Shark – Il primo squalo: l’action movie dell’estate

shark il primo squalo

È estate, fa caldo e niente è meglio di un bagno rinfrescante in una spiaggia da sogno.

Attenzione se la meta che avete scelto per le vacanze è Shangai, perché questa estate è stato imposto il divieto di balneazione!
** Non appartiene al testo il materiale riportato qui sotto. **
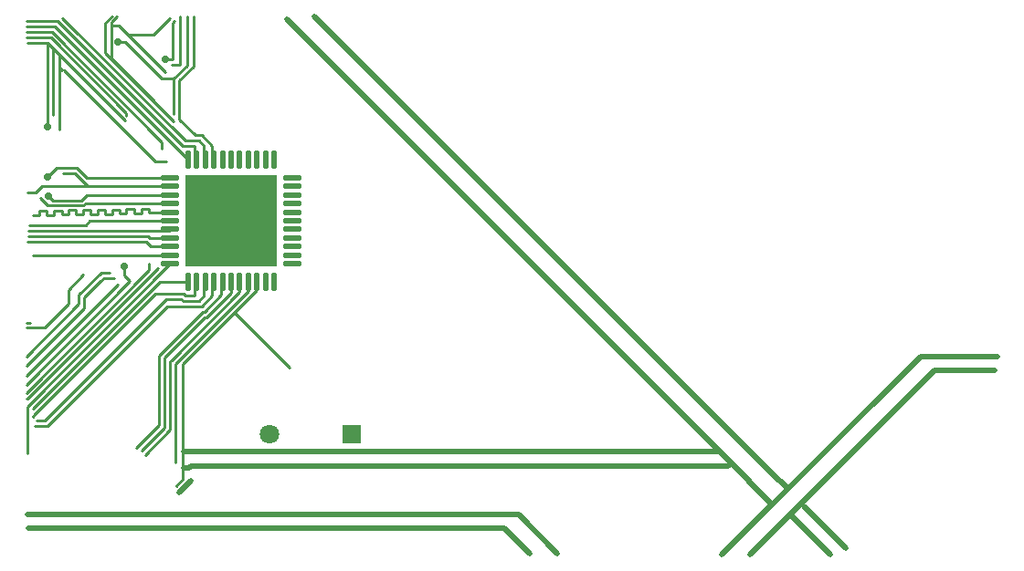
<source format=gtl>
G04 Layer_Physical_Order=1*
G04 Layer_Color=25308*
%FSLAX24Y24*%
%MOIN*%
G70*
G01*
G75*
%ADD10O,0.0217X0.0689*%
%ADD11O,0.0689X0.0217*%
%ADD12C,0.0197*%
%ADD13C,0.0100*%
%ADD14R,0.3339X0.3346*%
%ADD15R,0.0709X0.0709*%
%ADD16C,0.0709*%
%ADD17C,0.0276*%
D10*
X15748Y24272D02*
D03*
X16063D02*
D03*
X16378D02*
D03*
X16693D02*
D03*
X17008D02*
D03*
X17323D02*
D03*
X17638D02*
D03*
X17953D02*
D03*
X18268D02*
D03*
X18583D02*
D03*
X18898D02*
D03*
Y19823D02*
D03*
X18583D02*
D03*
X18268D02*
D03*
X17953D02*
D03*
X17638D02*
D03*
X17323D02*
D03*
X17008D02*
D03*
X16693D02*
D03*
X16378D02*
D03*
X16063D02*
D03*
X15748D02*
D03*
D11*
X19547Y23622D02*
D03*
Y23307D02*
D03*
Y22992D02*
D03*
Y22677D02*
D03*
Y22362D02*
D03*
Y22047D02*
D03*
Y21732D02*
D03*
Y21417D02*
D03*
Y21102D02*
D03*
Y20787D02*
D03*
Y20472D02*
D03*
X15098D02*
D03*
Y20787D02*
D03*
Y21102D02*
D03*
Y21417D02*
D03*
Y21732D02*
D03*
Y22047D02*
D03*
Y22362D02*
D03*
Y22677D02*
D03*
Y22992D02*
D03*
Y23307D02*
D03*
Y23622D02*
D03*
D12*
X35468Y13067D02*
X35591Y13189D01*
X15854Y13067D02*
X35468D01*
X15791Y13004D02*
X15854Y13067D01*
X15575Y13004D02*
X15791D01*
X15583Y13606D02*
X35102D01*
X9878Y11311D02*
X27819D01*
X9937Y10803D02*
X27299D01*
X36260Y9843D02*
X42992Y16575D01*
X45197D01*
X35236Y9843D02*
X42480Y17087D01*
X45276D01*
X20354Y29528D02*
X37323Y12559D01*
X15418Y12114D02*
X15863Y12559D01*
X19370Y29409D02*
X35591Y13189D01*
X27819Y11311D02*
X29217Y9890D01*
X27299Y10803D02*
X28228Y9882D01*
X38228Y11614D02*
X39764Y10079D01*
X37717Y11299D02*
X37795D01*
X37717D02*
X39173Y9843D01*
X36181Y12559D02*
X37047Y11693D01*
X37323Y12559D02*
X37362D01*
X37638Y12283D01*
X35591Y13189D02*
X36260Y12520D01*
D13*
X15315Y12362D02*
X15551Y12598D01*
Y16798D01*
X18268Y19515D01*
Y19823D01*
X15285Y13219D02*
Y14724D01*
Y16824D01*
X17953Y19491D01*
Y19823D01*
X14180Y13497D02*
X15085Y14401D01*
Y16906D01*
X15140Y16961D01*
X17638Y19459D01*
Y19823D01*
X14059Y13658D02*
X14885Y14484D01*
Y17043D01*
X16370Y18528D01*
X16424D01*
X17323Y19427D01*
Y19823D01*
X13858Y13740D02*
X14685Y14567D01*
Y17126D01*
X16287Y18728D01*
X16341D01*
X16951Y19338D01*
Y19766D01*
X17008Y19823D01*
X9843Y18307D02*
X10000D01*
X11378Y19528D02*
X11929Y20079D01*
X11378Y19016D02*
Y19528D01*
X10512Y18150D02*
X11378Y19016D01*
X9843Y18150D02*
X10512D01*
X10142Y14549D02*
X10622D01*
X15002Y18928D01*
X16258D01*
X16636Y19306D01*
Y19823D01*
X16693D01*
X10224Y14749D02*
X10539D01*
X14963Y19173D01*
X15514D01*
X15558Y19128D01*
X16144D01*
X16321Y19306D01*
Y19766D01*
X16378Y19823D01*
X10082Y14890D02*
X10165Y14973D01*
X14564Y19373D01*
X15597D01*
X15641Y19328D01*
X16006D01*
Y19766D01*
X16063Y19823D01*
X10082Y15173D02*
X14732Y19823D01*
X15748D01*
X10101Y20787D02*
X10381D01*
X14428D01*
X15098D01*
X9882Y21290D02*
X11299D01*
X14209D01*
X14396Y21102D01*
X15098D01*
X11936Y22598D02*
X12015Y22677D01*
X10617Y22598D02*
X11936D01*
X10381Y22834D02*
X10617Y22598D01*
X10079Y22244D02*
X10315D01*
Y22398D01*
X10591D01*
Y22244D02*
Y22398D01*
Y22244D02*
X10866D01*
Y22398D01*
X11142D01*
Y22283D02*
Y22398D01*
Y22283D02*
X11378D01*
Y22438D01*
X11654D01*
Y22283D02*
Y22438D01*
Y22283D02*
X11929D01*
Y22438D01*
X12205D01*
Y22323D02*
Y22438D01*
X11850Y22795D02*
X12047Y22992D01*
X10827Y22795D02*
X11850D01*
X10669Y22953D02*
X10827Y22795D01*
X12594Y20161D02*
X12874D01*
X11768Y19335D02*
X12594Y20161D01*
X11768Y19013D02*
Y19335D01*
X9843Y17087D02*
X11768Y19013D01*
X12677Y19961D02*
X13071D01*
X12559Y19843D02*
X12677Y19961D01*
X11968Y19252D02*
X12559Y19843D01*
X11968Y18858D02*
Y19252D01*
X9843Y16732D02*
X11968Y18858D01*
X9843Y16378D02*
X13189Y19724D01*
X13425Y20039D02*
Y20394D01*
Y20039D02*
X13622Y19843D01*
X9843Y16063D02*
X13622Y19843D01*
X14331Y20236D02*
Y20472D01*
Y20236D02*
Y20236D01*
X9843Y15748D02*
X14331Y20236D01*
X11089Y16746D02*
X14656Y20313D01*
X9894Y15551D02*
X11089Y16746D01*
X9843Y15551D02*
X9894D01*
X9882Y13543D02*
Y15256D01*
X15098Y20472D01*
X9921Y21490D02*
X10039D01*
X14291D01*
X14364Y21417D01*
X15098D01*
X9921Y21690D02*
X15098D01*
Y21732D01*
X9961Y21890D02*
X12012D01*
X12169Y22047D01*
X15098D01*
X13268Y22323D02*
Y22438D01*
X12992D02*
X13268D01*
X12992Y22283D02*
Y22438D01*
X12717Y22283D02*
X12992D01*
X12717D02*
Y22438D01*
X12441D02*
X12717D01*
X12441Y22283D02*
Y22438D01*
X12205Y22283D02*
X12441D01*
X13268Y22323D02*
X13504D01*
Y22477D01*
X13780D01*
Y22323D02*
Y22477D01*
Y22323D02*
X14055D01*
Y22477D01*
X14331D01*
Y22362D02*
Y22477D01*
Y22362D02*
X15098D01*
X10344Y22871D02*
X10381Y22834D01*
X12015Y22677D02*
X15098D01*
X15200Y29287D02*
X15258Y29345D01*
X15200Y27956D02*
Y29287D01*
X14924Y27956D02*
X15200D01*
X14921Y27953D02*
X14924Y27956D01*
X15458Y27756D02*
Y29503D01*
X15157Y27756D02*
X15458D01*
X14488Y28858D02*
X15079Y29449D01*
X13543Y28858D02*
X14488D01*
X13224Y29177D02*
X14921Y27480D01*
X12976Y29177D02*
X13224D01*
X13453Y28594D02*
X14799Y27248D01*
X15233D01*
Y25950D02*
Y27248D01*
X15709Y27724D01*
Y29528D01*
X15945Y27677D02*
Y29528D01*
X15433Y27165D02*
X15945Y27677D01*
X15433Y25748D02*
Y27165D01*
Y25748D02*
X16015Y25166D01*
X16258D01*
X16636Y24788D01*
Y24328D02*
Y24788D01*
Y24328D02*
X16693Y24272D01*
X11043Y27677D02*
X11161Y27559D01*
X14567Y24213D02*
X14961D01*
X11220Y27559D02*
X14567Y24213D01*
X10630Y25472D02*
Y28543D01*
X11043Y25374D02*
Y28130D01*
X10827Y25906D02*
Y28268D01*
X11155Y29462D02*
X15651Y24966D01*
X16144D01*
X16321Y24788D01*
Y24328D02*
Y24788D01*
Y24328D02*
X16378Y24272D01*
X10630Y28543D02*
X13465Y25709D01*
X9882Y28543D02*
X10630D01*
X13504Y25866D02*
Y25984D01*
X10748Y28740D02*
X13504Y25984D01*
X9843Y28740D02*
X10748D01*
X14803Y24685D02*
Y24921D01*
X10787Y28937D02*
X14803Y24921D01*
X9843Y28937D02*
X10787D01*
X10433Y23307D02*
X11339D01*
X10197Y23071D02*
X10433Y23307D01*
X9882Y23071D02*
X10197D01*
X11339Y23307D02*
X11417D01*
X12079D01*
X12047Y22992D02*
X15098D01*
X11181Y23776D02*
X11610D01*
X12079Y23307D01*
X15098D01*
X10630Y23661D02*
X10945Y23976D01*
X11693D01*
X12047Y23622D01*
X15098D01*
X9843Y29334D02*
X11001D01*
X11043Y29291D01*
X13490Y26844D01*
X15569Y24766D01*
X16006D01*
Y24328D02*
Y24766D01*
Y24328D02*
X16063Y24272D01*
X9843Y29134D02*
X10886D01*
X15748Y24272D01*
X17447Y18694D02*
X19449Y16693D01*
X12736Y28164D02*
X15233Y25667D01*
X12736Y28164D02*
Y29272D01*
X12992Y29528D01*
X12949Y27996D02*
X14528Y26417D01*
X12949Y27996D02*
Y29327D01*
X13150Y29528D01*
X13193Y28594D02*
X13453D01*
D14*
X17331Y22051D02*
D03*
D15*
X21709Y14256D02*
D03*
D16*
X18709D02*
D03*
D17*
X13425Y20394D02*
D03*
X14921Y27953D02*
D03*
X10630Y25472D02*
D03*
X10630Y23661D02*
D03*
X10669Y22953D02*
D03*
X13193Y28594D02*
D03*
M02*

</source>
Località di questo tipo sono comunemente note per la presenza di squali, ma questa estate una minaccia ben più grande è pronta ad addentare i malcapitati turisti.

Dal 9 Agosto infatti approda nei cinema italiani “Shark – il primo squalo“, adattamento cinematografico del romanzo “MEG” scritto da Steve Allen nel lontano 1997. Il film, diretto da Jon Turteltaub, narra la storia della piattaforma “MANA ONE” e del suo equipaggio, i quali spinti dal desiderio di esplorare gli abissi più profondi della Terra alla ricerca di nuove specie marine, risvegliano loro malgrado paure risalenti ad un lontano passato.
Senza spoilerare ulteriormente la trama che si dipana lungo i 113 minuti di proiezione (mai noiosi), possiamo dirvi che Shark rientra perfettamente nella categoria degli Action Movies a stampo americano, alternando momenti di azione ad alto tasso adrenalinico con scene dal grande impatto visivo.
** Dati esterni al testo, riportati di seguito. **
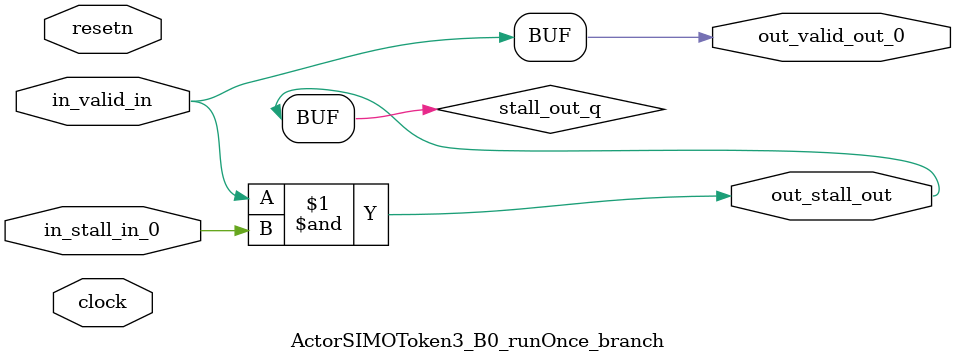
<source format=sv>



(* altera_attribute = "-name AUTO_SHIFT_REGISTER_RECOGNITION OFF; -name MESSAGE_DISABLE 10036; -name MESSAGE_DISABLE 10037; -name MESSAGE_DISABLE 14130; -name MESSAGE_DISABLE 14320; -name MESSAGE_DISABLE 15400; -name MESSAGE_DISABLE 14130; -name MESSAGE_DISABLE 10036; -name MESSAGE_DISABLE 12020; -name MESSAGE_DISABLE 12030; -name MESSAGE_DISABLE 12010; -name MESSAGE_DISABLE 12110; -name MESSAGE_DISABLE 14320; -name MESSAGE_DISABLE 13410; -name MESSAGE_DISABLE 113007; -name MESSAGE_DISABLE 10958" *)
module ActorSIMOToken3_B0_runOnce_branch (
    input wire [0:0] in_stall_in_0,
    input wire [0:0] in_valid_in,
    output wire [0:0] out_stall_out,
    output wire [0:0] out_valid_out_0,
    input wire clock,
    input wire resetn
    );

    wire [0:0] stall_out_q;


    // stall_out(LOGICAL,6)
    assign stall_out_q = in_valid_in & in_stall_in_0;

    // out_stall_out(GPOUT,4)
    assign out_stall_out = stall_out_q;

    // out_valid_out_0(GPOUT,5)
    assign out_valid_out_0 = in_valid_in;

endmodule

</source>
Protagonista assoluto della vicenda è Jonas Taylor (interpretato da Jason Statham), esploratore marino “richiamato all’azione” dopo un’operazione di salvataggio che l’ha costretto a sacrificare la vita di alcuni suoi compagni.
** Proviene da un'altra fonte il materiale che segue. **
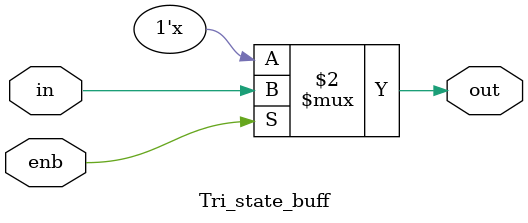
<source format=v>
`timescale 1ns / 1ps
module Tri_state_buff(in,enb,out);

input in,enb;

output out;

assign out=(enb==1)?in:1'bz;

endmodule

</source>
Jonas rispecchia in pieno il ruolo dell’eroe americano, pronto a mettere da parte se stesso per salvare i suoi compagni di disavventura. Sommerso dagli abissi del suo passato, nel corso della storia saprà riscattare il peso delle scelte compiute, grazie anche all’aiuto della crew della MANA ONE composta da Suyin, Minway e Meiying Zhang (rispettivamente Li Bingbing, Winston Chao e Shuya Sophia Cai), James Mackreides (Cliff Curtis), Jaxx Herd (Ruby Rose), D.J. (Page Kennedy), il dott. Heller (Robert Taylor), Toshi (Masi Oka), Celeste (Jessica McNamee) e dal miliardario Jack Morris (Rainn Wilson).

Altissima è la qualità degli effetti speciali: le creature delle profondità marine sono uno spettacolo per gli occhi, le ambientazioni claustrofobiche e sconfinate degli abissi oceanici immergono lo spettatore in una sensazione di vuoto ed impotenza.

MEG (così viene chiamato il “mostro”) è enorme (anche troppo), fa paura e non mancherà di scatenare in alcune situazioni qualche sussulto. Anche le musiche e gli effetti  sonori sono all’altezza della situazione: le atmosfere buie vengono costantemente accompagnate da sonorità attufate, ed i rumori/silenzi enfatizzano magistralmente le sensazioni di angoscia ed attesa che il film mira a far percepire.
Se siete dunque alla ricerca di un paio d’ore lontani dall’afa cittadina, senza pretese sulla visione di un film dal contenuto innovativo ma spinti semplicemente dal puro desiderio di azione, indossate la vostra muta da sub, maschera e pinne, e andate al cinema!